Since most of our NV filtering places the filter behind the optics, you may find that a narrower band filter performs no better than a wider pass band filter, because the optical system may be TOO FAST. Generally, the shape of the light cone in faster optics creates limits for the application of H-a filters. The wider the pass band, the less concern there is about phase shift; the narrower the filter pass band, the more you may need to pay attention to the optical focal ratio. In addition, the relative aperture of the optical system, as compared to the sensor size, seems to have a bearing on filter performance.

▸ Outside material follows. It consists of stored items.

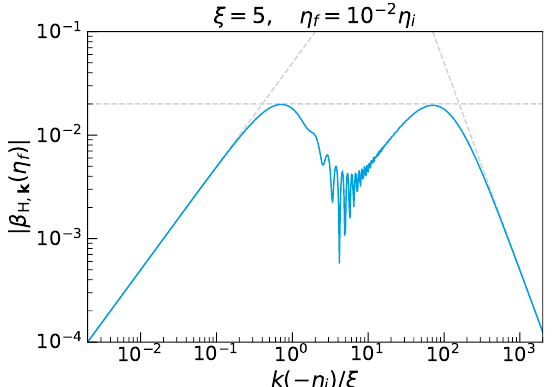
Figure 2 . The Bogolyubov coe(cid:14)cient (cid:12) H ; k for (cid:24) = 5 and (cid:17) f = 10 (cid:0) 2 (cid:17) i . The blue line is obtained by numerically solving eq. (4.8) without the Born approximation (see appendix D). The gray dashed lines are the approximate solution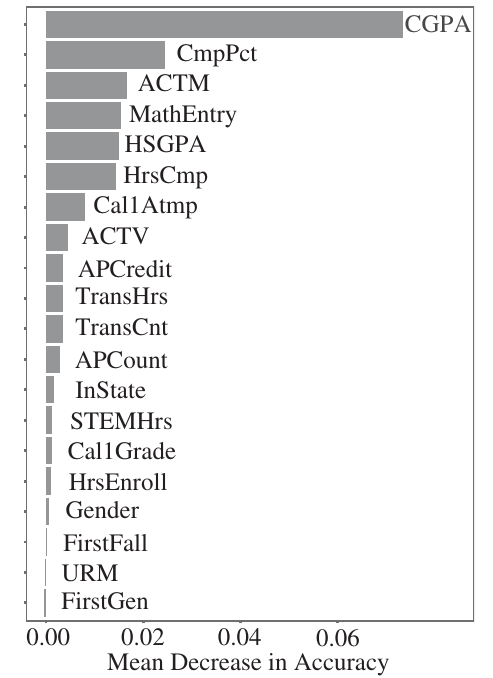
FIG. 2. Physics 1: Variable importance for institutional varia- bles. High values represent more important variables for the goodness of fit of the random forest models.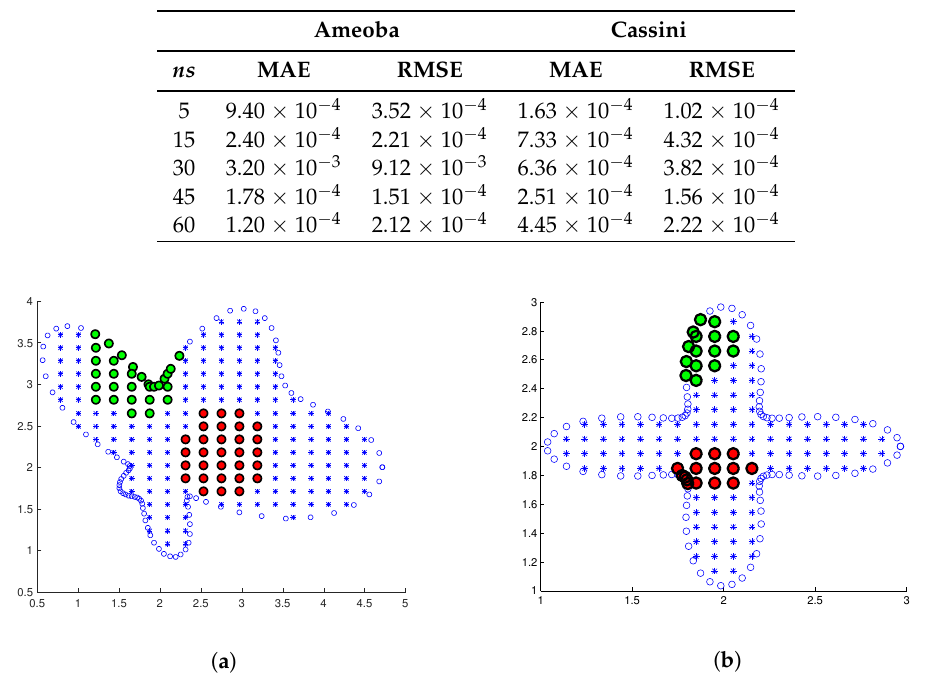
Figure 8. ( a ) Ameoba and ( b ) Cassini-shaped domain with interior (red) and boundary (green) stencil.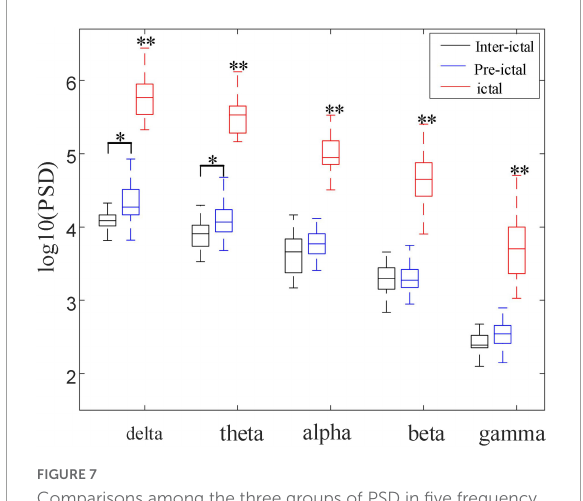
FIGURE7 Comparisons among the three groups of PSD in five frequency bands ( ∗ P < 0.05, ∗∗ P < 0.001). These five frequency bands (delta, theta, alpha, beta, and gamma) in the ictal group were significantly increased compared with pre-ictal and inter-ictal groups, respectively ( H delta = 103.259, H theta = 103.842, H alpha = 100.364, H beta = 101.648, H gamma = 100.785, P < 0.001). Compared with inter-ictal group, delta and theta rhythms were significantly increased in the pre-ictal group ( H delta = 17.132, P = 0.042; H theta = 18.403, P = 0.036) with the degrees of freedom m =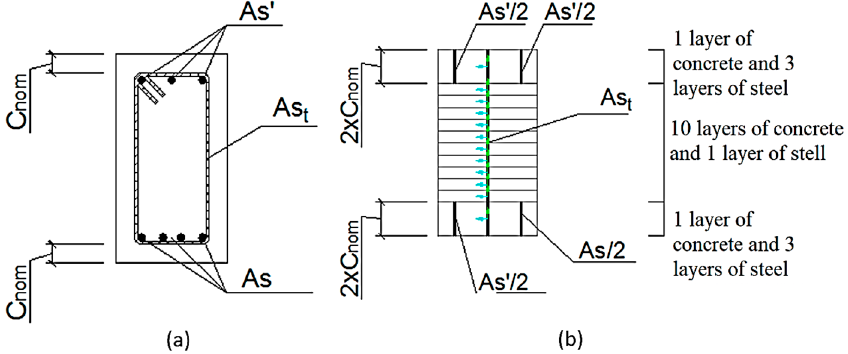
Figure 11. Cross-section for ( a ) Reinforced concrete slab and ( b ) non-linear Shell element.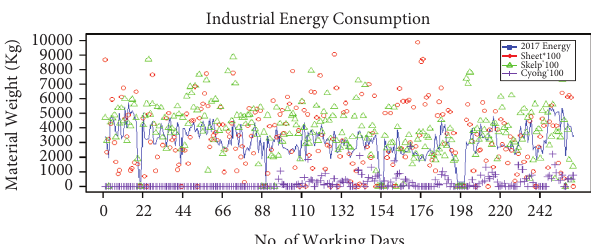
Figure 9: Different type’s material weight of manufactured products with usages of energy for the number of working days in 2017.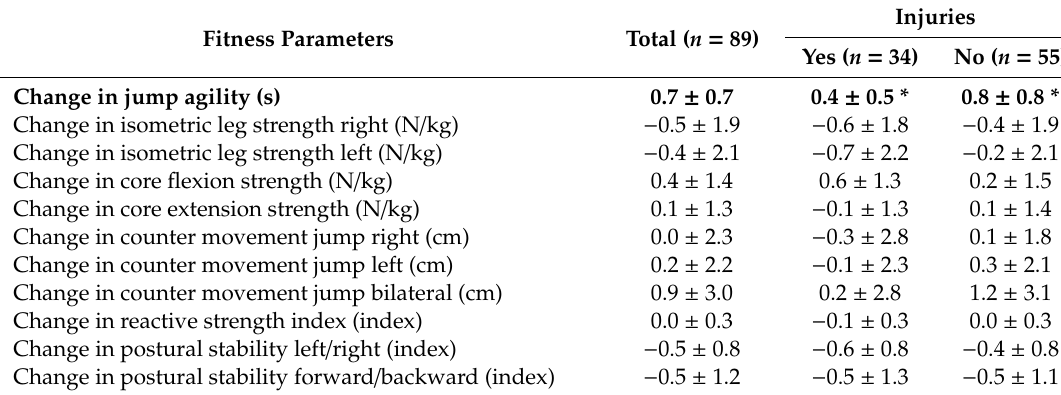
Table 2. Change in fitness parameters for total sample and athletes with and without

Thankfully, most telescope systems are slower and handle rear mounted H-a filtering very well with little or no EoF H-a drop-off. I am content with the performance of my Newt at f:2.8, with a 7nm filter. When I use the Newt at f:4, I may choose the 3.5nm filter. But when using a faster optic in prime focus, like an f:1.4 or f:2 lens, a narrower 3.5nm filter performs no better (or even worse) than a 7nm filter.
This study did not involve afocal testing with a rear-mounted filter, as I do not have a 24mm filter to use inside the C-mount of my Mod 3C. But my limited experience with afocal has revealed that significant EoF darkening is usually present when a narrow band filter (such as a 3.5nm) is mounted directly to my TV 55/67 eyepiece in my 8" Newt at f:2.8.
Understanding how filter placement in the optical system effects performance may help those who are considering the purchase of a narrower band (~3nm) filter. If the optical system is too fast, a 3nm filter may not perform well. On the other hand, if the optical system is too slow, increased scintillation/noise will result. Between f:2.8 and f:5.6 seems to be a sweet spot for these very narrow filters when used rear-mounted. When used front-mounted, the fastest optical systems do provide best H-a contrast on-axis, with the caveat that a bigger portion of the FoV will be pushed out of phase than when using a 5-7nm filter. .
Much thanks to Eric for his help with this study and in editing this material. This effort was a true collaboration.
Edited by GeezerGazer, 10 June 2021 - 07:06 PM.